Schiacciato nell’imballatrice per il fieno: muore incastrato a 25 anni nel macchinario in azienda
Schiacciato in una imballatrice per il fieno, aveva soltanto 25 anni Andrea Cricca, soltanto l’ultimo della lunga lista di morti sul lavoro che continua ad allungarsi quotidianamente in Italia. È morto ieri sera, in un’azienda agricola di Brusasco, in provincia di Torino. Non c’è stato niente da fare. Sulla tragedia indagano i Carabinieri. Ancora un’altra tragedia, pochi giorni dopo il report dell’Inail che riferiva dei numeri della strage silenziosa nell’anno appena terminato. In una sola settimana del 2026 erano state cinque le vittime.
Appena la settimana scorsa era morto, a San Francesco al Campo, nella stessa provincia di Torino, un imprenditore agricolo 35enne residente a Barbania. Stava potando un albero con un collega quando un ramo lo ha colpito in pieno al capo uccidendolo sul colpo. La vittima dell’incidente Brusasco invece era di Monteu da Po, nella stessa provincia torinese. Entrambe le indagini sono coordinate dalla Procura di Ivrea.
Secondo quanto ricostruito al momento dell’incidente la vittima era sola, i colleghi avrebbero fatto scattare l’allarme quando non l’hanno visto e l’hanno trovato incastrato nel macchinario. Soccorsa dai sanitari del 118 di Azienda Zero la madre della vittima. L’imballatrice è stata sequestrata. A continuare le indagini gli ispettori dello Spresal dell’Asl To4 che oltre a chiarire la dinamica dell’incidente dovranno verificare il rispetto delle norme di sicurezza.

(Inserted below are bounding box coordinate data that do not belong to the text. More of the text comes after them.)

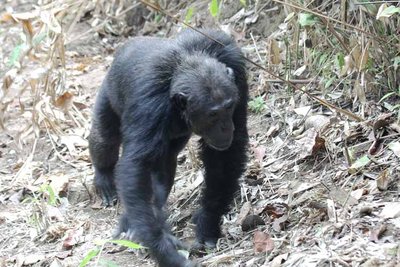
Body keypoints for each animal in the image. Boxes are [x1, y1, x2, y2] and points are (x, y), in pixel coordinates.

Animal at [89, 28, 248, 266]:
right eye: (213, 114)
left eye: (228, 107)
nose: (225, 127)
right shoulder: (149, 102)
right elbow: (136, 166)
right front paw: (164, 250)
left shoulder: (236, 70)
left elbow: (226, 156)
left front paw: (208, 223)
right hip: (106, 95)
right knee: (104, 138)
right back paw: (104, 178)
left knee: (165, 162)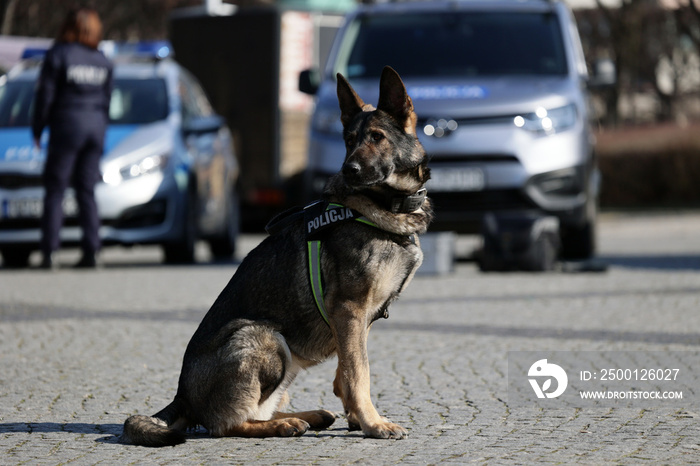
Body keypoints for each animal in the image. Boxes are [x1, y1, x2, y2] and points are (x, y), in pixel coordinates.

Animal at [123, 67, 432, 446]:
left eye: (377, 137)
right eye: (349, 140)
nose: (349, 170)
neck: (383, 206)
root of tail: (182, 395)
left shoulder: (357, 321)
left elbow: (346, 371)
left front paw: (356, 417)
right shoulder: (350, 311)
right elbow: (360, 373)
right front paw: (373, 423)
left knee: (260, 409)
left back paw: (306, 417)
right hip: (264, 337)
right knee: (227, 424)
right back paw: (283, 425)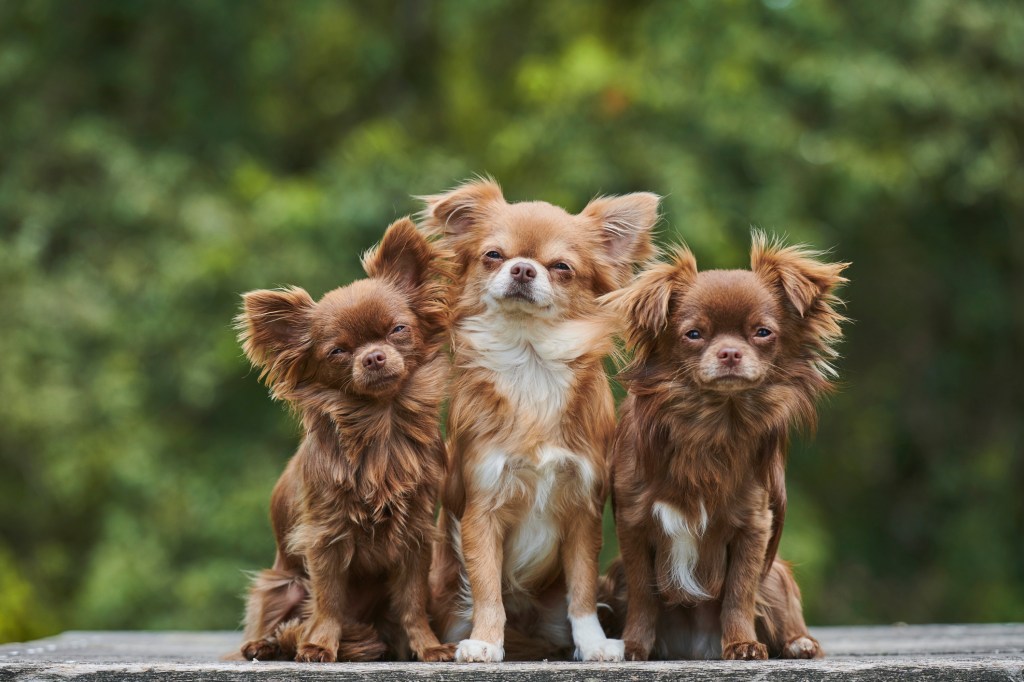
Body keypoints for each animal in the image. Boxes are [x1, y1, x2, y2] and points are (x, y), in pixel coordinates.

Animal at [237, 216, 454, 659]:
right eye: (338, 351)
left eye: (398, 330)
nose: (373, 356)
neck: (381, 425)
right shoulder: (325, 537)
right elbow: (329, 599)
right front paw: (318, 645)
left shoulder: (415, 536)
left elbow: (412, 602)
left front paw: (427, 647)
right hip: (279, 584)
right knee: (275, 617)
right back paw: (266, 645)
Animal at [419, 175, 659, 659]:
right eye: (494, 255)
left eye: (561, 267)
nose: (524, 269)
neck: (530, 364)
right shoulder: (482, 511)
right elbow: (488, 588)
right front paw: (485, 643)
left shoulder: (583, 511)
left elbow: (582, 590)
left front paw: (595, 643)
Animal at [598, 233, 847, 659]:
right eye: (694, 334)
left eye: (762, 332)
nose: (730, 352)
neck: (712, 422)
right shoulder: (633, 524)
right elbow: (644, 594)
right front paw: (632, 645)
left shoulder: (754, 527)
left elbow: (739, 591)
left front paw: (742, 643)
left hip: (774, 572)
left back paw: (799, 642)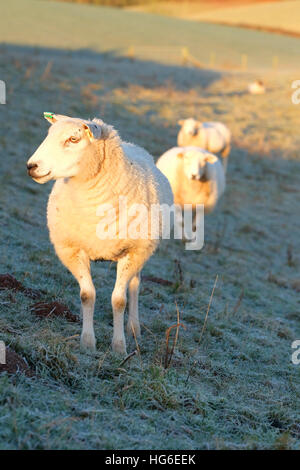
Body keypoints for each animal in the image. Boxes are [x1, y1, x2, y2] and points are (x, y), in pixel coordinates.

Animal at [28, 114, 175, 356]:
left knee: (134, 286)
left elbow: (119, 300)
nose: (32, 166)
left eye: (73, 138)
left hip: (142, 251)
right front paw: (87, 342)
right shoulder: (72, 249)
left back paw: (133, 327)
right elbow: (87, 295)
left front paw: (119, 346)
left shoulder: (132, 251)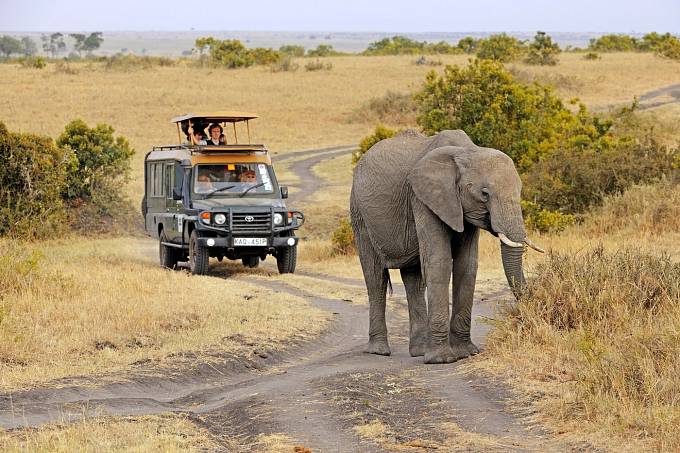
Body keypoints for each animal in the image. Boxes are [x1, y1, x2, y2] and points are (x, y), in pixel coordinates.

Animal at [350, 128, 540, 364]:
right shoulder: (423, 198)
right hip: (359, 214)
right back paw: (379, 351)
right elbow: (439, 261)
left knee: (414, 279)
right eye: (484, 194)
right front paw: (441, 360)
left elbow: (467, 265)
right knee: (375, 277)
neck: (468, 151)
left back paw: (419, 351)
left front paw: (466, 353)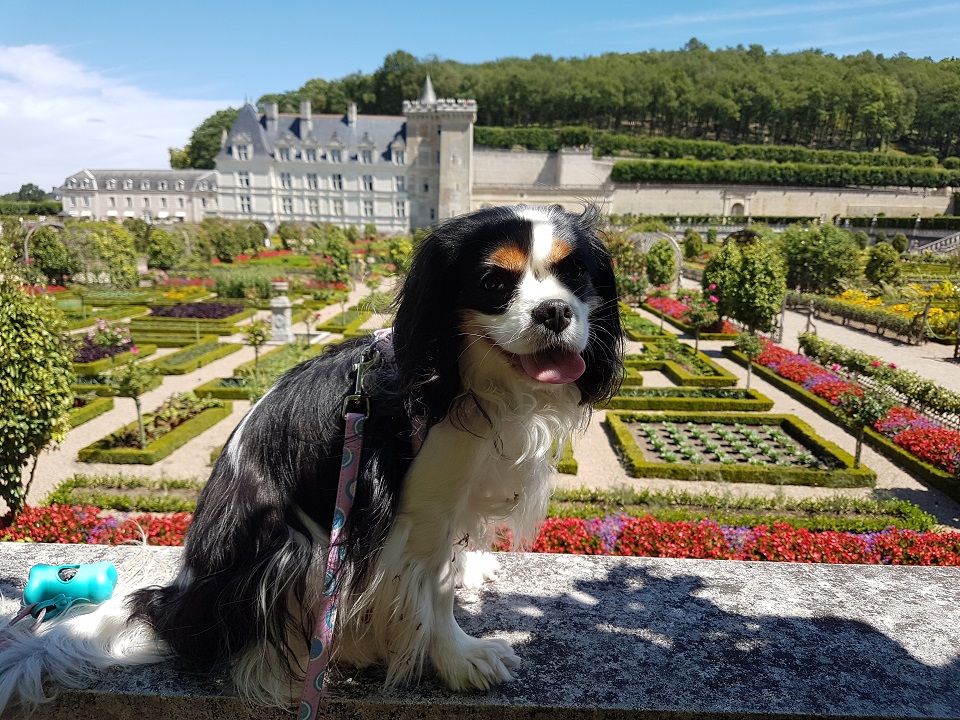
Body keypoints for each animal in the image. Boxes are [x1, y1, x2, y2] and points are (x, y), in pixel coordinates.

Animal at [0, 202, 624, 708]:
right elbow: (431, 588)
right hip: (294, 550)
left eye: (574, 274)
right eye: (494, 282)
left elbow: (451, 560)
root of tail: (178, 601)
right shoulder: (420, 513)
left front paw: (469, 570)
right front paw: (459, 657)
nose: (554, 312)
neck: (472, 375)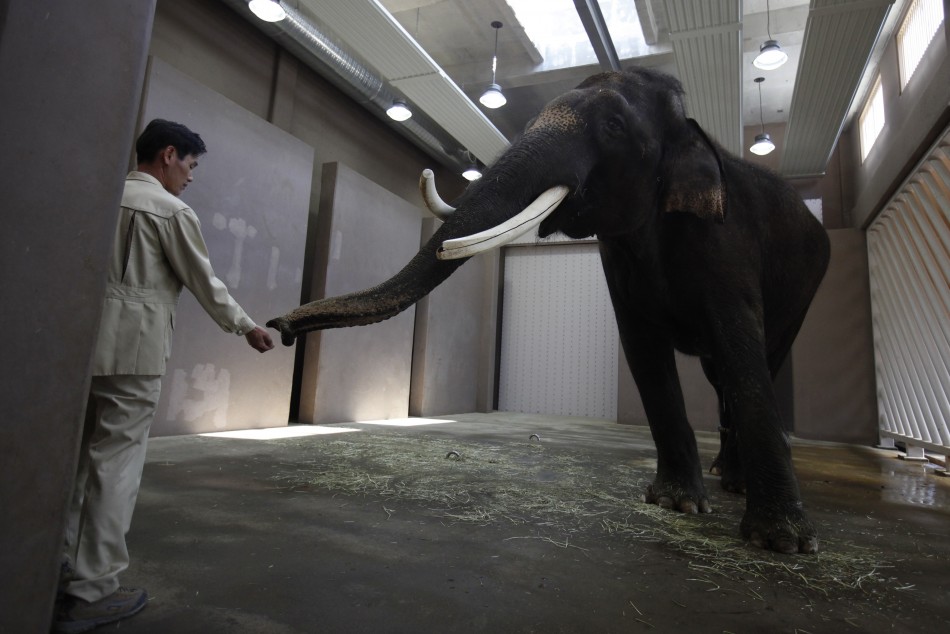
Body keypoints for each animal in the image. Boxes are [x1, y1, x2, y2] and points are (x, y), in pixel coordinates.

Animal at [268, 66, 830, 554]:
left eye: (613, 126)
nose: (278, 328)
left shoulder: (725, 242)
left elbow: (740, 350)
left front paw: (782, 543)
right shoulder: (619, 264)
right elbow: (644, 353)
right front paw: (676, 504)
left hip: (806, 290)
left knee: (755, 363)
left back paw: (736, 482)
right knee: (718, 375)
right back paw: (724, 478)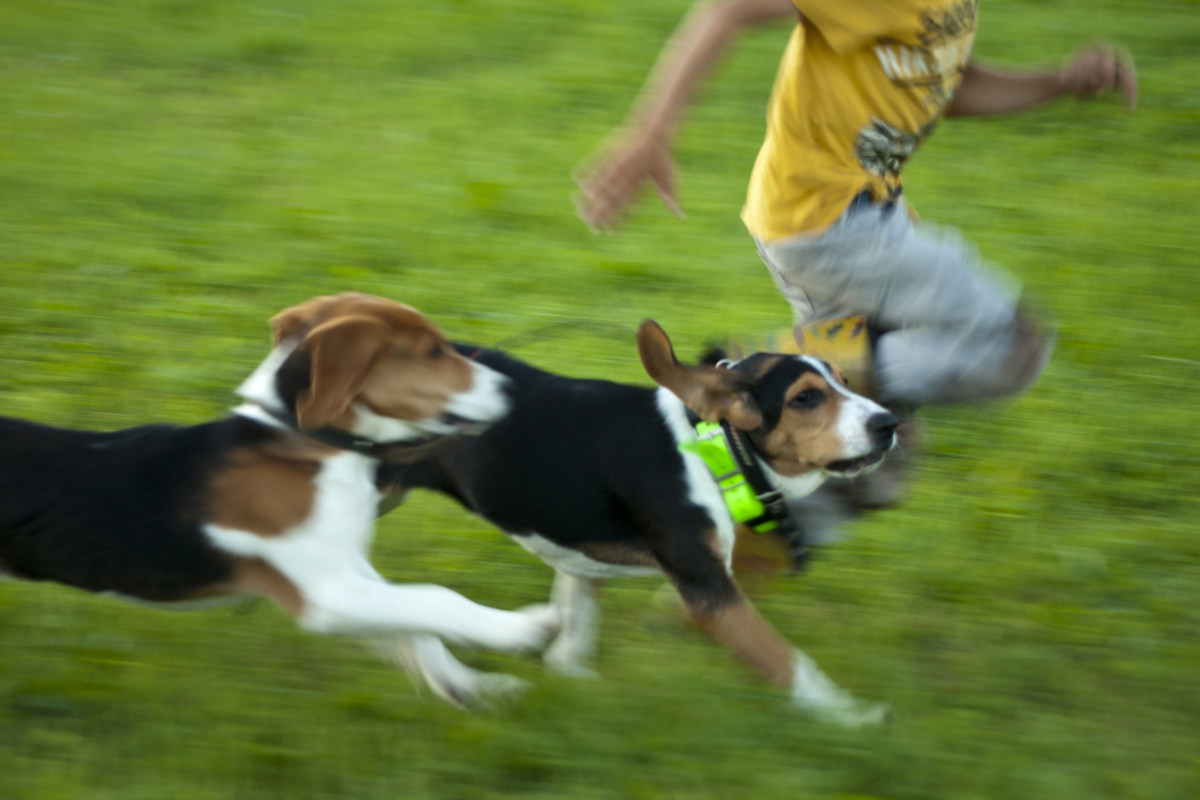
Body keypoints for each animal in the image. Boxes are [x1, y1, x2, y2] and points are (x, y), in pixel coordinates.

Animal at [0, 292, 559, 700]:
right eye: (434, 351)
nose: (512, 389)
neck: (303, 443)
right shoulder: (325, 595)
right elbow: (437, 598)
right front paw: (523, 629)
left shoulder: (349, 569)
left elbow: (417, 622)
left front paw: (467, 687)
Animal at [379, 319, 897, 724]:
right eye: (805, 398)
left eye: (847, 381)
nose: (888, 424)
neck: (712, 448)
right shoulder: (710, 592)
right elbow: (788, 662)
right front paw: (852, 717)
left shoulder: (583, 561)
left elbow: (574, 631)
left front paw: (572, 677)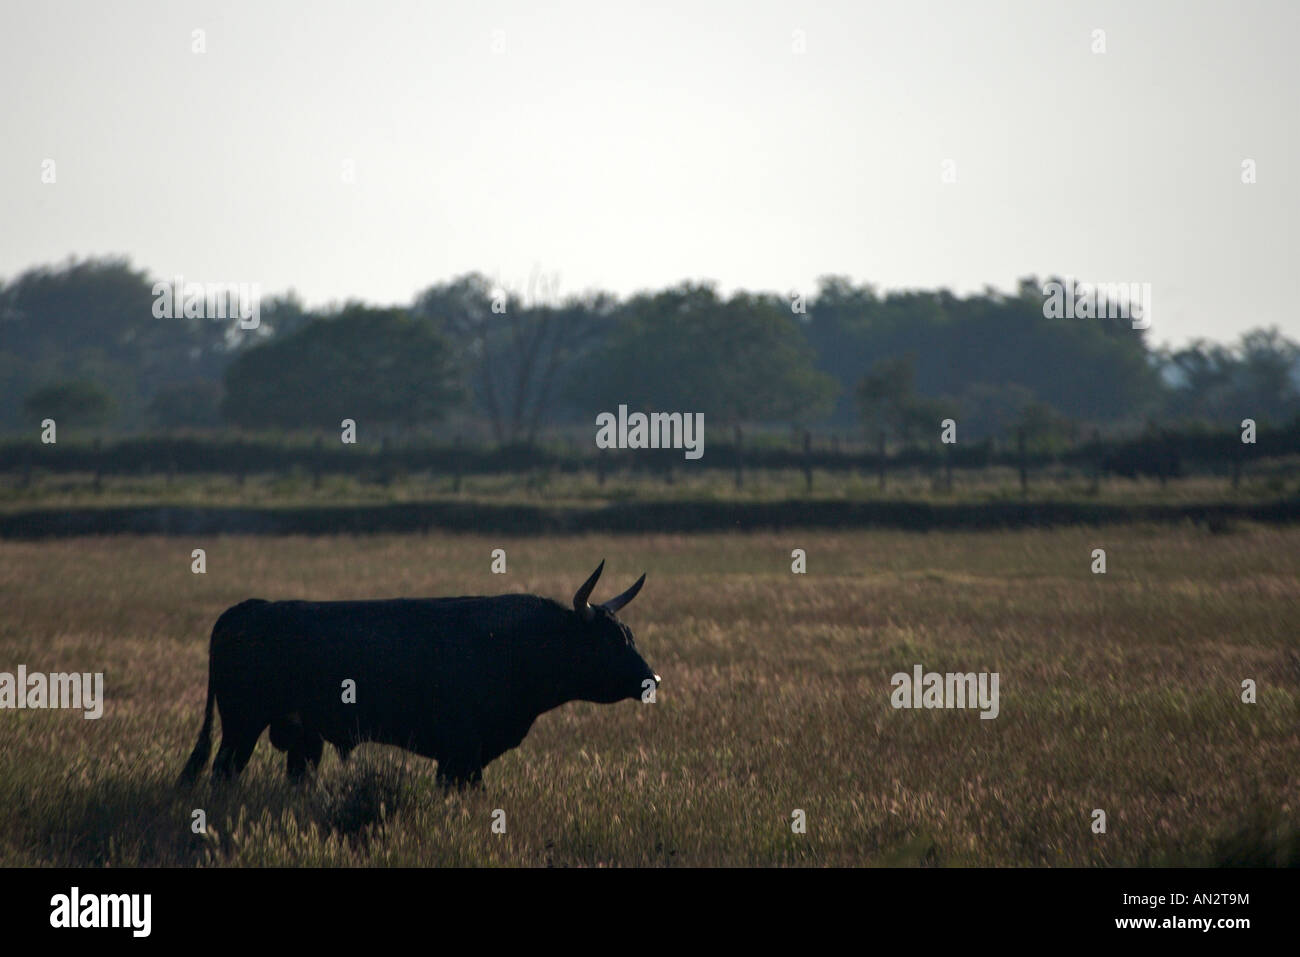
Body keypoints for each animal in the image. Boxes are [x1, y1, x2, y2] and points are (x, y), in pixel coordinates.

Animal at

Secondo i dati dell’Osservatorio Nazionale di Bologna Morti sul lavoro, che monitora il fenomeno dal 2028 e che da quest’anno registra anche le vittime di “superlavoro”, cosiddetto Karoshi, nel 2025 sono state 1.450 le vittime in totale di cui 1.032 sul posto di lavoro. Secondo quanto riferito, ogni giorno, domeniche comprese, perdono la vita 3,95 lavoratori. “Non esiste alcun calo reale delle morti sul lavoro – spiegava il curatore dell’Osservatorio, Carlo Soricelli – Una parte consistente delle vittime viene esclusa dalle statistiche ufficiali perché non rientra nella competenza Inail: lavoratori in nero, pensionati costretti a lavorare, agricoltori, autotrasportatori, morti per stress e superlavoro”.